**Records:**
---

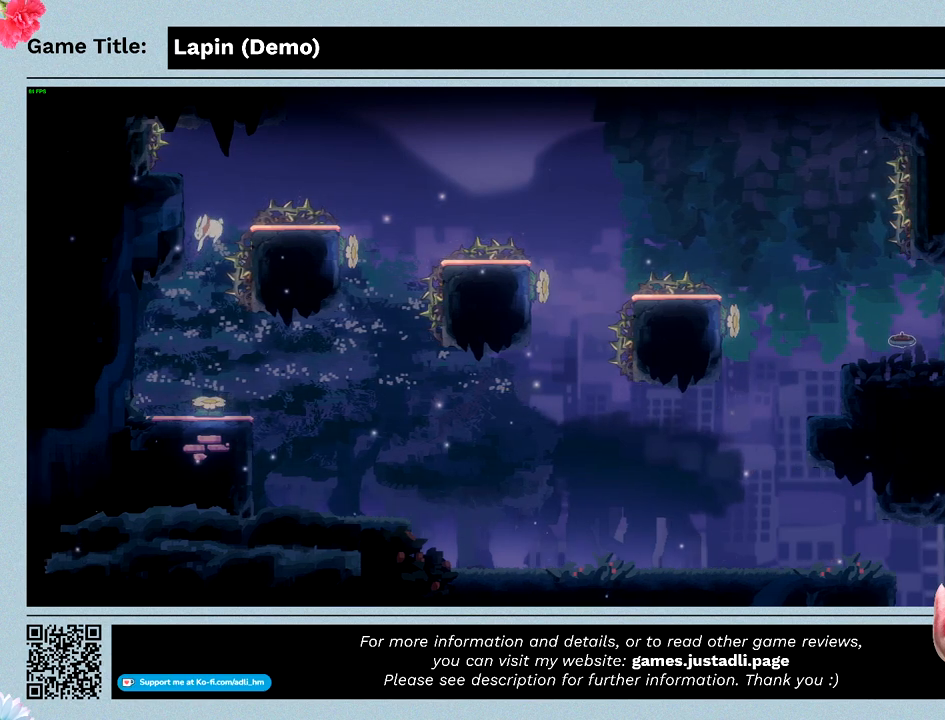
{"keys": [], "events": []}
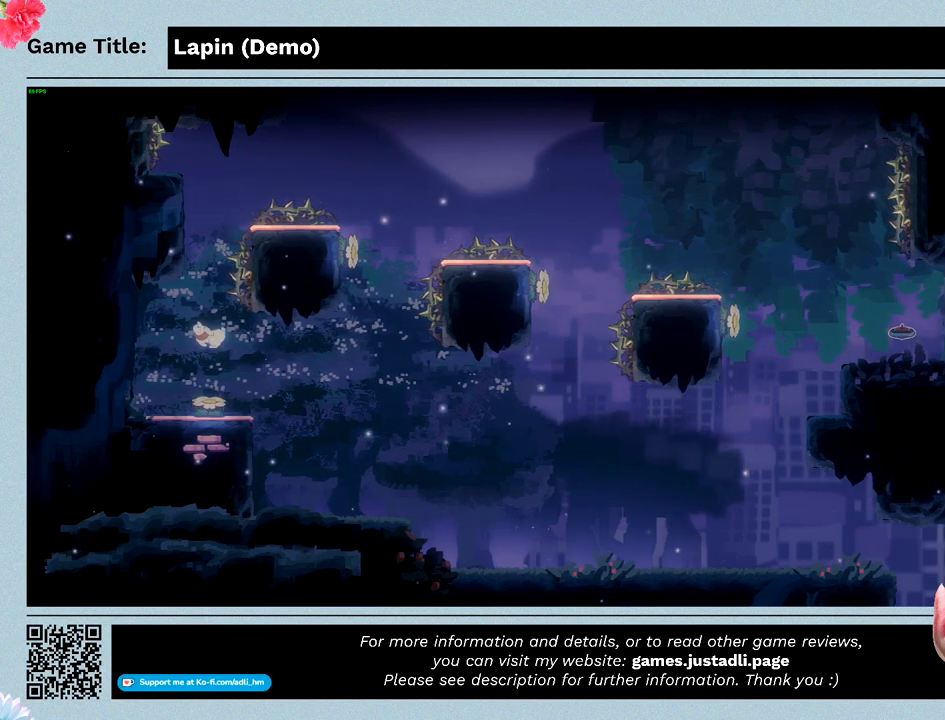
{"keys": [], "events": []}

---

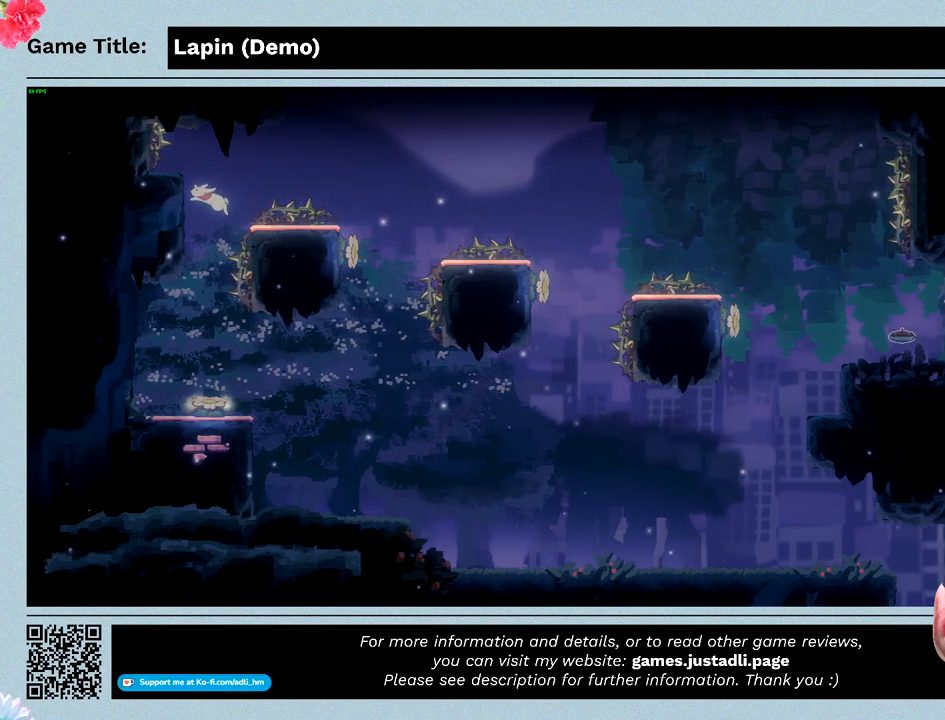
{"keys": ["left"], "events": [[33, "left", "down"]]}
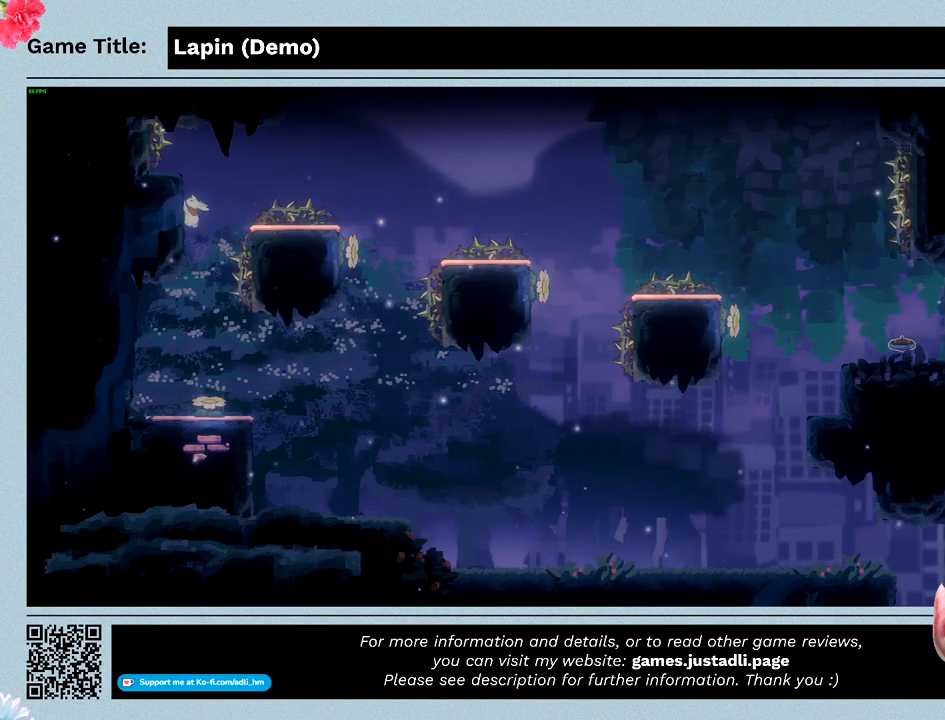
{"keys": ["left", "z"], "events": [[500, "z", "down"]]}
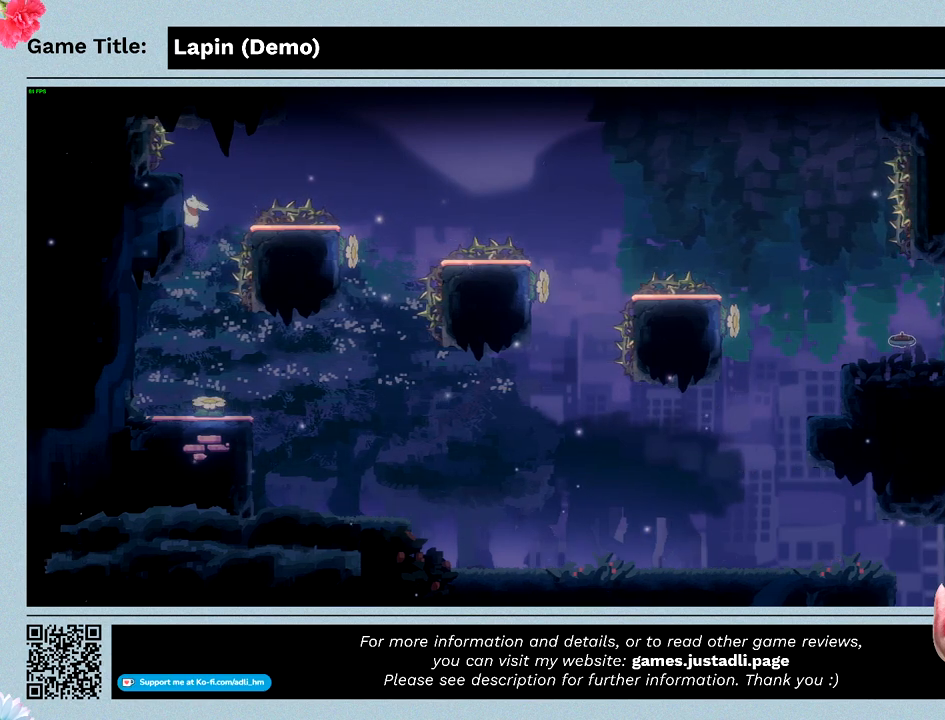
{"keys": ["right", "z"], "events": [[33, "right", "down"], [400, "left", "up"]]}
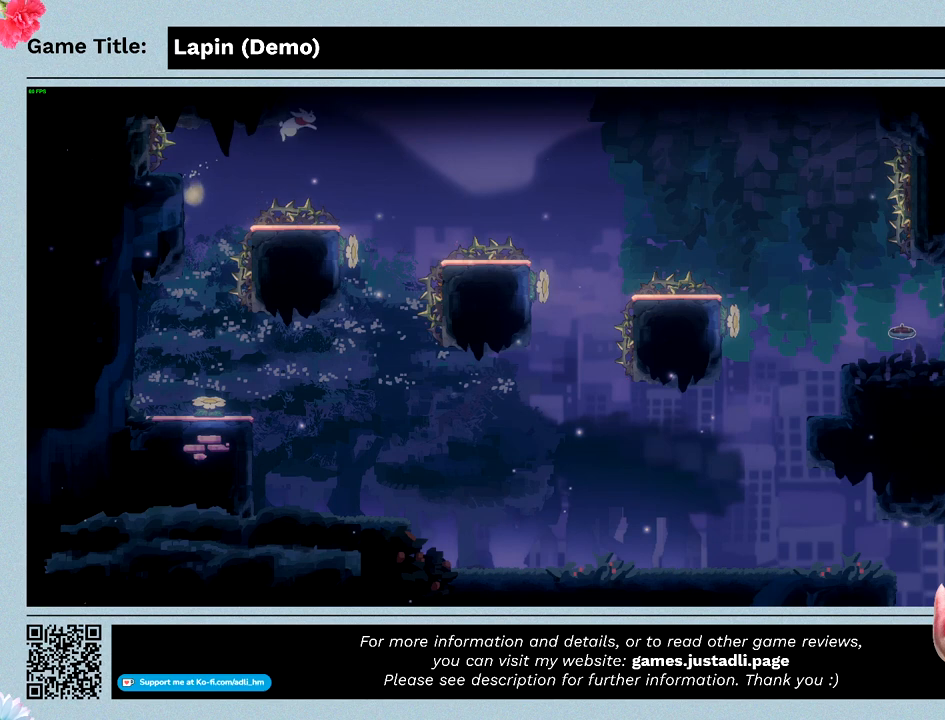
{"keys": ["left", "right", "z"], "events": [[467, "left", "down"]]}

---

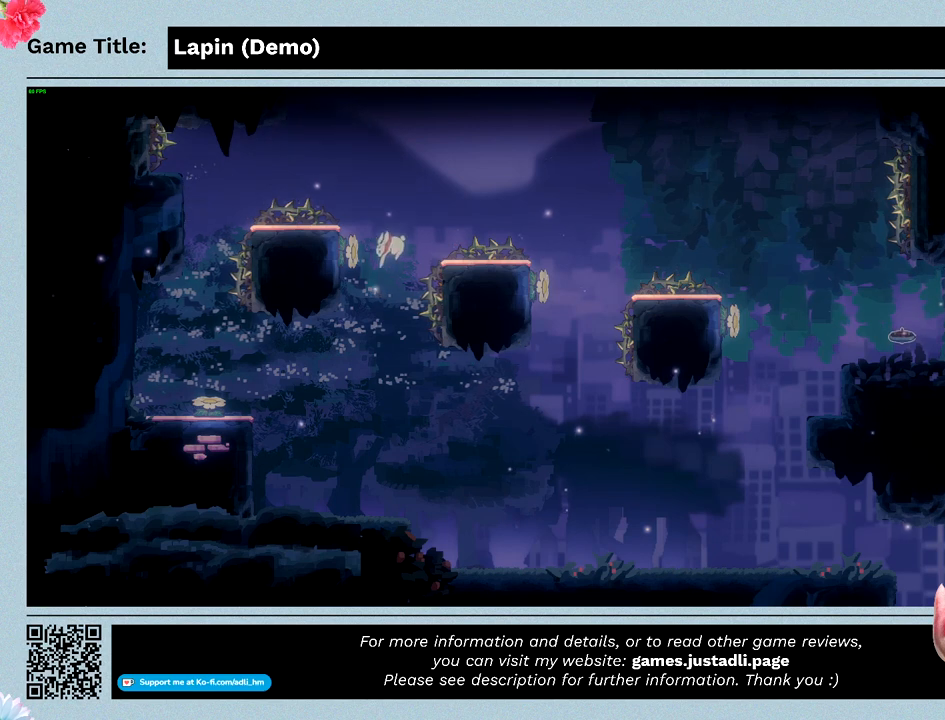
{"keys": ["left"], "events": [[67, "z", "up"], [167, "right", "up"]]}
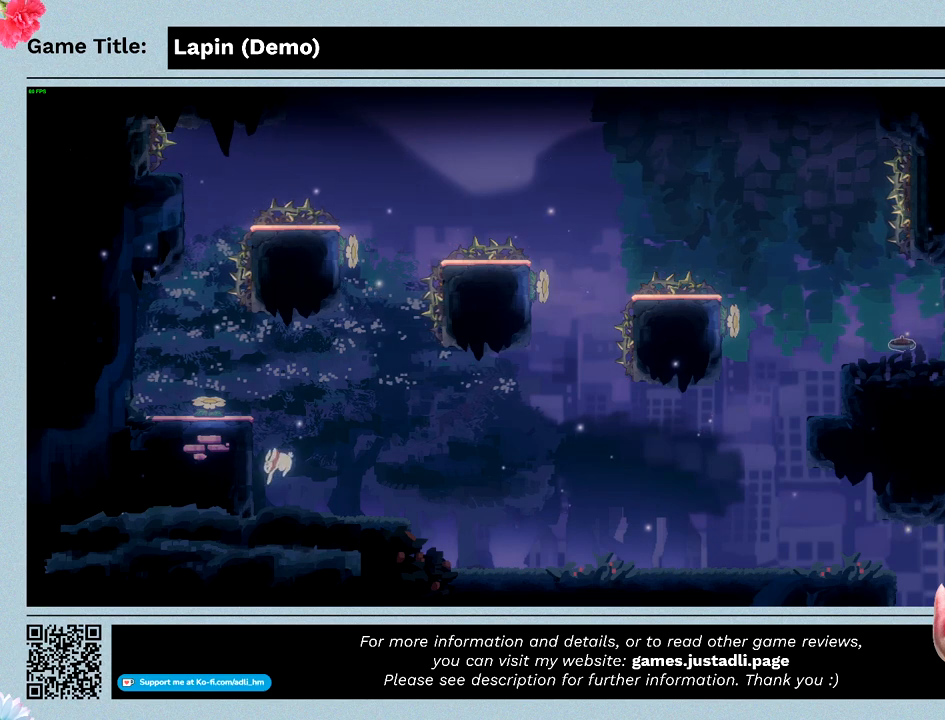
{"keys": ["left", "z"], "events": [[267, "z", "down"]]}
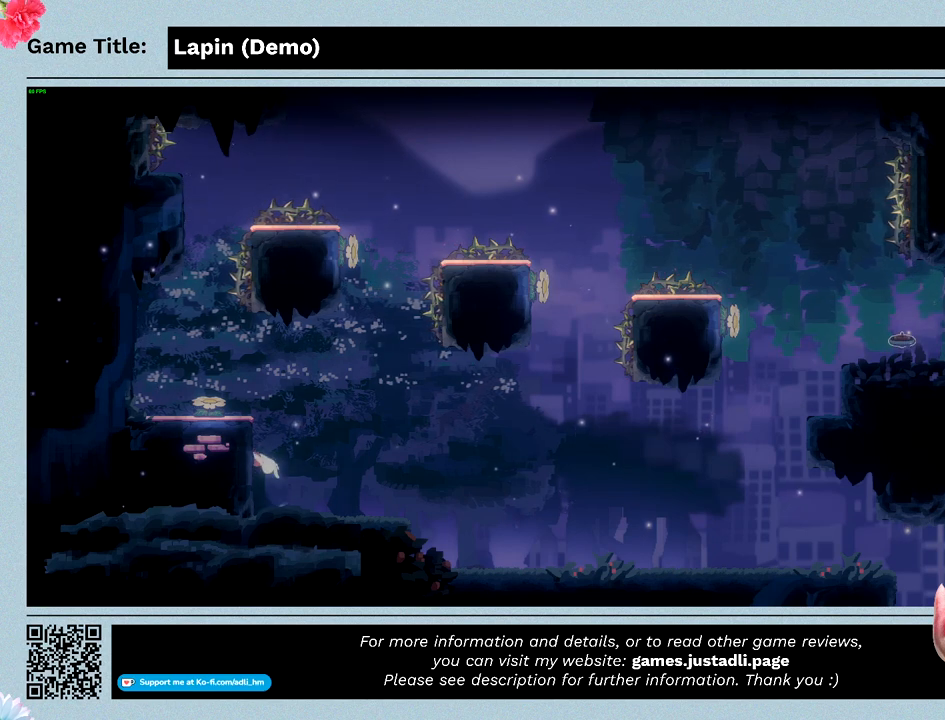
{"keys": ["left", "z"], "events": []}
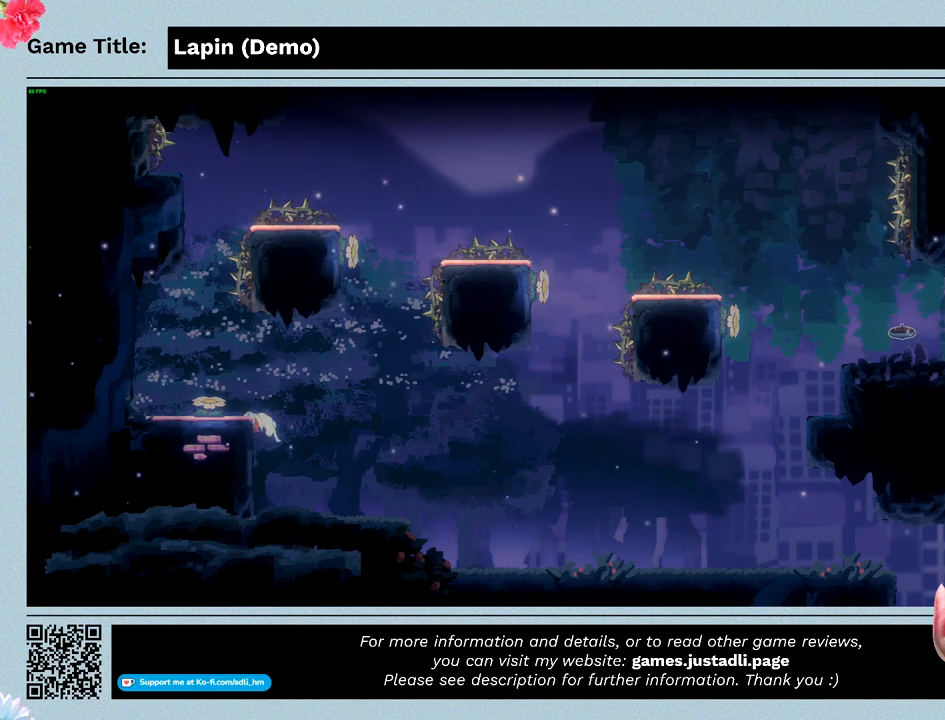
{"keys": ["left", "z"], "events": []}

---

**Work order:**
Whenever a line above holds the word "right", include it in your count, and report nothing but that count.

**Problem solution:**
3